When she hit out of the ground a bouncer from an old-thinker on babies on TV3, she made Anglo-international news.

But that is not to say she will stay “a little cloud floating in the blue” (apologies to Pooh Bear) through to election day. Charismatic new leader Martin Schulz took Germany’s Social Democrats from 20% to 31% to 24% through the first six months of this year.

Macropersonalities are not just born. They must also be made, moulded and constantly manicured.

Ardern’s test is not just to be but to do.

Enter Grant Robertson, the nearest Labour has to Bill English’s 2006-16 policy grunt behind Key’s popular glow.

Robertson has doubters in the caucus and they have serious doubts. Does he have the grit and graft to craft real — bold — 2020s policy alternatives to the post-1980s paradigm? And can he and Ardern build Stuart Nash’s connections and thinking into that pivot?

One opportunity Robertson and Ardern both recognise is to move beyond measuring economic success by GDP, which has its uses but misses increasing amounts of real economic activity.

That takes them to wellbeing economics — based on four capitals, natural, social and human, besides financial/physical. The Treasury has been working that soil but English and Steven Joyce can’t yet plant there.

Labour can. Which takes it to taxing wealth and assets, the real cause of inequality, not just taxing spending and work-earned incomes (though Labour will promise an old-fashioned hike on high-income-earners). The working group Labour is promising would be told to work out how to do it and also how to tax environmental “bads”.

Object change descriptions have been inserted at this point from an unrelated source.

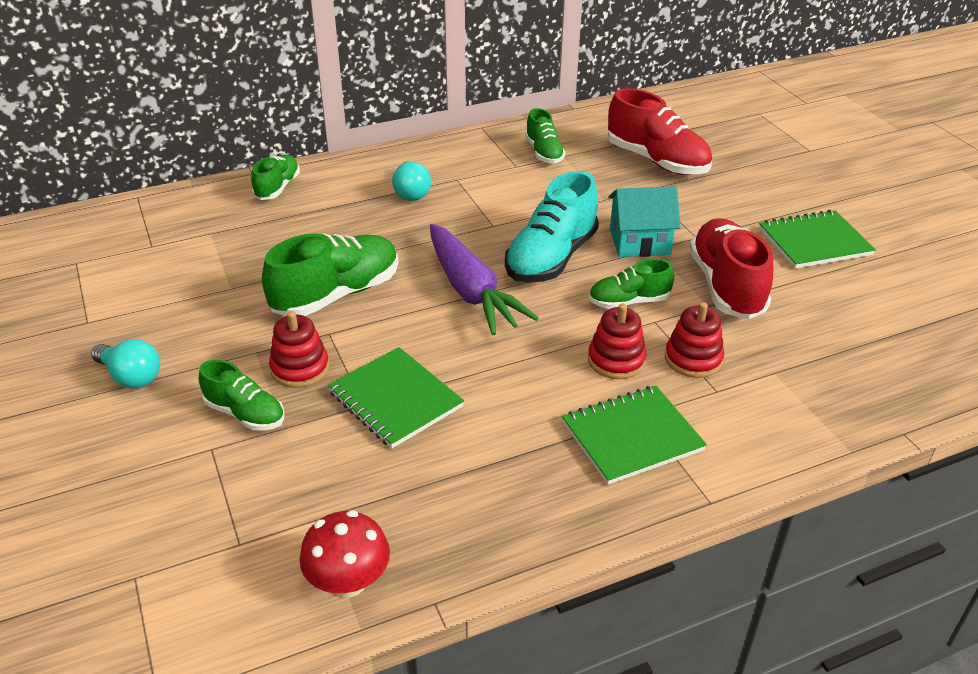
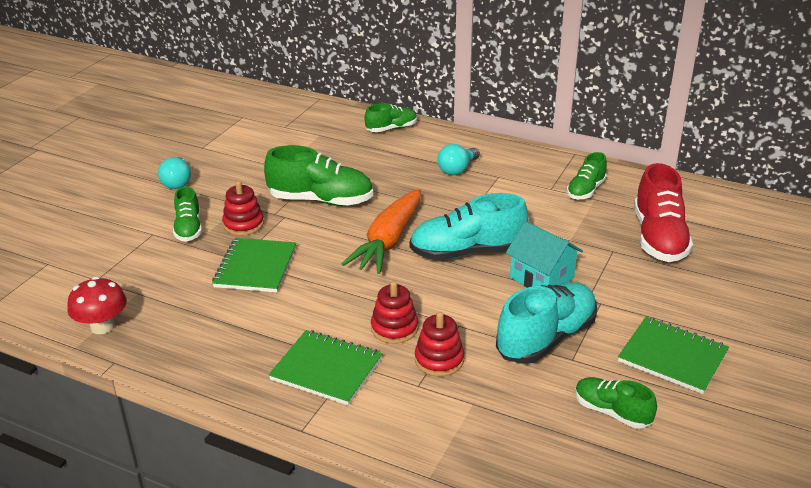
camera: 50 degrees right, 5 degrees down
(471, 291) = (388, 241): purple carrot -> orange carrot
(628, 301) = (465, 305): green shoe -> green shoe (612, 412)
(726, 286) = (546, 338): red shoe -> turquoise shoe

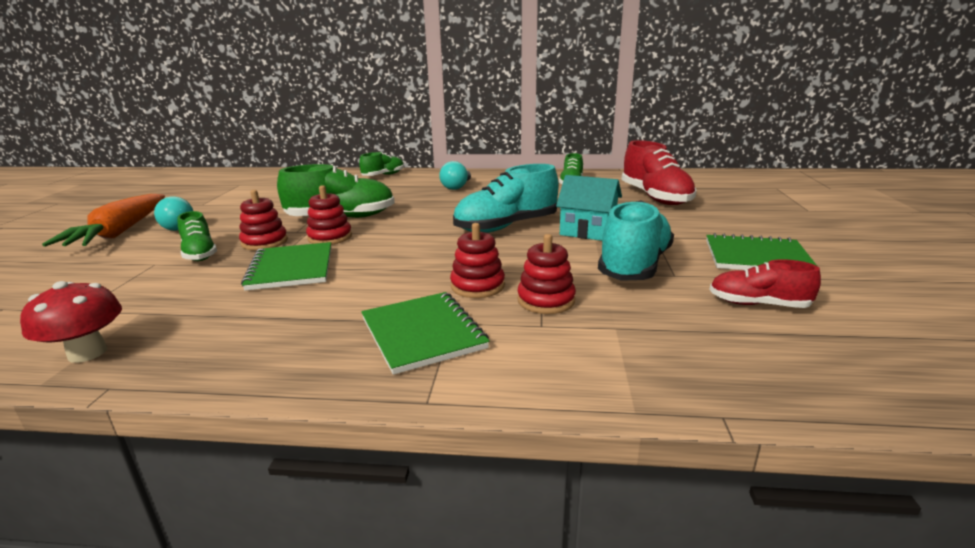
camera: 20 degrees left, 10 degrees down
(300, 230) = (330, 237): none -> red stacking toy
(326, 369) = (422, 333): green notebook -> green notebook turned 60 degrees clockwise
(388, 241) = (425, 231): orange carrot -> orange carrot (119, 233)
(612, 412) = (758, 304): green shoe -> red shoe

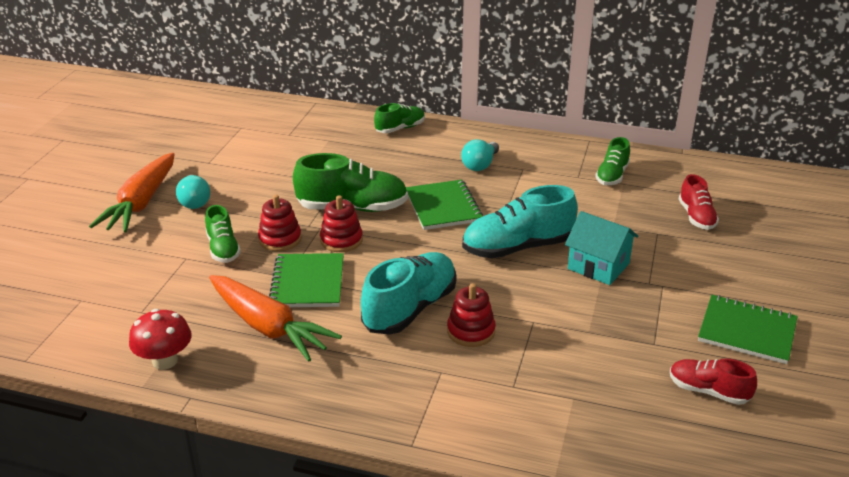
camera: 10 degrees right, 10 degrees up
(239, 307) = (269, 327): none -> orange carrot
(422, 333) = (416, 380): green notebook -> green notebook (443, 207)
(546, 300) = (526, 358): red stacking toy -> none
(634, 266) = (622, 326): turquoise shoe -> turquoise shoe (410, 309)
(655, 197) = (696, 217): red shoe -> red shoe, size x0.58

If Ardern gets to the ninth floor and makes these sorts of policy shifts, she will mark the end of a political era — a shaft of sunlight playing on the long baby-boom shadow that spread over the Keys, Englishes, Joyces and Littles.

It’s been a while coming. Watch also National’s Y-gen Simon Bridges over the next two years.

Also a long time coming has been a shift in Labour’s treatment of Maori seats as Labour seats that happen to be Maori, which reversed the 1930s Ratana deal of Maori seats that happened to be Labour.

With Kelvin Davis as deputy leader, Labour has the chance to undo that error, which has twice in 25 years cost it all or most of the Maori seats.

Hone Harawira’s and Tukoroirangi Morgan’s cosying up to Davis, 13 years on from the foreshore-seabed breach, presents another opportunity for Ardern to be “next-decade”, the pivot she insisted at the Kirk conference she could be.

A few weeks back, I mused here that the political landscape might look different if James Shaw was opposition leader and Ardern deputy. The order is reversed but that is now the team.

Shaw has strengths and so do the Greens. But there are also problems.

Many Greens back Metiria Turei’s handling of her welfare and electoral frauds, so she stays. But not all Greens do.

And some who gave up on Labour and went Green will now go back. To the extent that Ardern builds Labour’s vote, some of the addition will not build the Labour+Green total.

We can’t know yet. But we do know some bits of the game have changed.

* After this was filed and beyond the time where it could be amended Kennedy Graham and Dave Clendon bailed out of the Greens list in protest at Turei. The Green turmoil could drive votes away not just from the Greens but the Labour+Green bloc.